Section 304 of the Tariff Act of 1930, as amended (19 U.S.C. 1304), requires that, unless excepted, every article of foreign origin (or its container) imported into the United States shall be marked in a conspicuous place as legibly, indelibly, and permanently as the nature of the article (or container) will permit, in such a manner as to indicate to the ultimate purchaser in the United States the English name of the country of origin of the article. Section 134.1(d), Customs Regulations [19 CFR 134.1(d)], defines "ultimate purchaser" as "generally the last person in the United States who will receive the article in the form in which it was imported."

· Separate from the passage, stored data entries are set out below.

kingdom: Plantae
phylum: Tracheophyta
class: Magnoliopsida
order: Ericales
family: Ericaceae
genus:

Section 134.24(b), Customs Regulations [19 CFR 134.24(b)], provides that disposable containers, not designed or capable of reuse, which are imported empty and packed and sold in multiple units, need not be individually marked with the country of origin. The marking requirements may be met by marking the outermost container which reaches the ultimate purchaser. The packers of the fresh produce are considered to be the ultimate purchasers of the polypropylene net bags. Therefore, the bags may be excepted from individual marking provided the shipping containers in which they are imported are marked to indicate the country of origin of the bags, and the Customs officers at the port of entry are satisfied that the shipping containers will reach the ultimate purchaser unopened.

The references on the bags to domestic locations do not create the erroneous impression that the bags are of United States origin. Rather, they imply only that the produce packed within is of domestic origin. Therefore, the marking will not be considered misleading or deceptive, provided that the Customs officers at the port of entry are satisfied that the merchandise to be packaged in the bags is in fact produce grown in the United States.

This ruling is being issued under the provisions of Section 177 of the Customs Regulations (19 C.F.R. 177).

A copy of this ruling letter should be attached to the entry documents filed at the time this merchandise is imported. If the documents have been filed without a copy, this ruling should be brought to the attention of the Customs officer handling the transaction.